Bewerber*innen müssen eine der folgenden Zugangsvoraussetzungen erfüllen:

  • facheinschlägiges Fachhochschul-Bachelorstudium
    Nachweis über den Abschluss eines facheinschlägigen Fachhochschul-BachelorStudienganges bzw. eines höherwertigen Fachhochschul- oder Universitätsstudiums.
  • gleichwertiges postsekundäres Studium
    Nachweis über den Abschluss eines gleichwertigen Studiums an einer anerkannten inländischen oder ausländischen postsekundären Bildungseinrichtung.
  • Berufsausbildung im MTD- oder Hebammenbereich
    Nachweis über den Abschluss einer Ausbildung in einem gehobenen medizinisch-technischen Dienst oder Hebamme an einer inländischen oder anerkannten ausländischen postsekundären Bildungseinrichtung.

Bachelor- und gleichwertige postsekundäre Bildungsabschlüsse

  • Bachelor of Science in Health Studies
    (Biomedizinische Analytik, Diätologie, Ergotherapie, Hebamme, Logopädie, Physiotherapie, Radiologietechnologie) bzw. Diplom der dreijährigen postsekundären Bildungseinrichtungen der gehobenen medizinisch-technischen Dienste sowie der
    Hebammen
  • Bakkalaures/Bakkalaurea oder Bachelor der Pflegewissenschaft
  • Bachelor der Gesundheits- und Pflegewissenschaft (BSc)
  • Bachelor of Science-Supplement Pflegewissenschaft
  • Bachelor of Arts Pflege
  • Bachelor of Science Gesundheits- und Pflegewissenschaften
  • Bachelor of Arts Pflegepädagogik
  • Bachelor of Arts Pflegewissenschaft
  • Bachelor of Science in Nursing
  • Bachelor of Nursing
  • Bachelor der Gesundheits- und Krankenpflege

Höherwertige Fachhochschul- bzw. Universitätsstudien

  • Doktor*in der gesamten Heilkunde (Dr. med. univ.)
  • Magister*Magistra der Pflegewissenschaft

Die Prüfung des Qualifikationsniveaus der Bewerber*innen erfolgt durch die Studiengangsleitung. Der Nachweis eventuell ausständiger Prüfungen muss spätestens beim kommissionellen Aufnahmegespräch vorliegen bzw. kann von der Studiengangsleitung im Einzelfall individuell geregelt werden. Die Zulassung zum Studium kann diesbezüglich mit Auflagen (Ergänzungsarbeiten bzw. Ergänzungsprüfungen) verbunden sein. Der Unterricht wird primär in deutscher Sprache abgehalten. Ein Nachweis über die Kenntnisse der deutschen Sprache kann von der Studiengangsleitung gefordert werden.
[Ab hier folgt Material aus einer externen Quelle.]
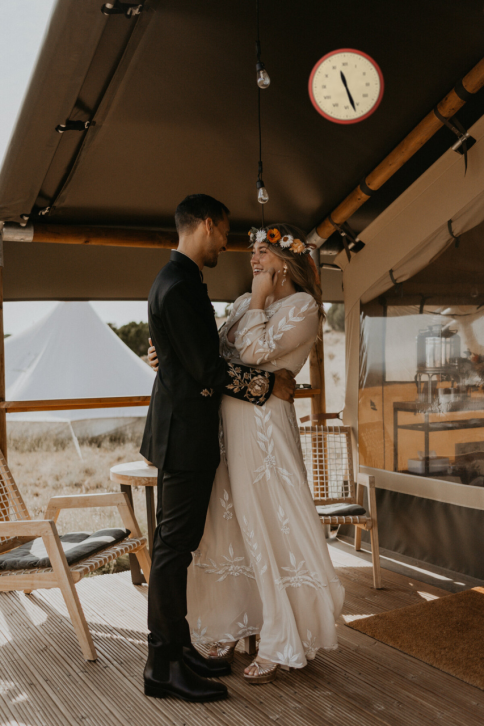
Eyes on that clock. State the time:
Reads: 11:27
Studieren mit einem Gesundheits- und Krankenpflegediplom

Für Personen mit einem Gesundheits- und Krankenpflegediplom, die zudem eine außergewöhnliche berufliche Leistungsbilanz (siehe Prüfkriterien) vorweisen, besteht die Möglichkeit durch ein Gutachten der Studiengangsleitung, über die einzelfallbezogene Prüfung, aufgenommen zu werden.

Als Prüfkriterien gelten:

  • Berufserfahrung in der Gesundheits- und Krankenpflege
  • Hochschulreife
  • Erfahrung in der Praxisanleitung bzw. der Lehre
  • Sonderausbildung nach GuKG
  • Nachweis über Kernfachbereiche (6 ECTS Sozial-kommunikative und Selbstkompetenz, 15 ECTS Wissenschaftliche Kompetenz).

Anrechnung nachgewiesener Vorkenntnisse

Die lehrveranstaltungsbezogene Anerkennung von Vorkenntnissen, welche über die Zugangsvoraussetzungen hinausgehende formale Qualifikationen betreffen (v.a. aufgrund von Studien bzw. Studiensemestern im In- oder Ausland, ist grundsätzlich möglich. Die Studiengangsleitung entscheidet, ob besondere Kenntnisse bzw. Erfahrungen für eine bestimmte Lehrveranstaltung oder das Berufspraktikum angerechnet werden. In der Regel ist der Nachweis anrechenbarer Kenntnisse nicht älter als fünf Jahre. Der Antrag auf Anerkennung von Vorkenntnissen kann von den Studierenden jeweils zu Semesterbeginn bei der Studiengangsleitung eingebracht werden. Der Nachweis der ausständigen Prüfungen muss spätestens beim kommissionellen
Aufnahmegespräch vorliegen.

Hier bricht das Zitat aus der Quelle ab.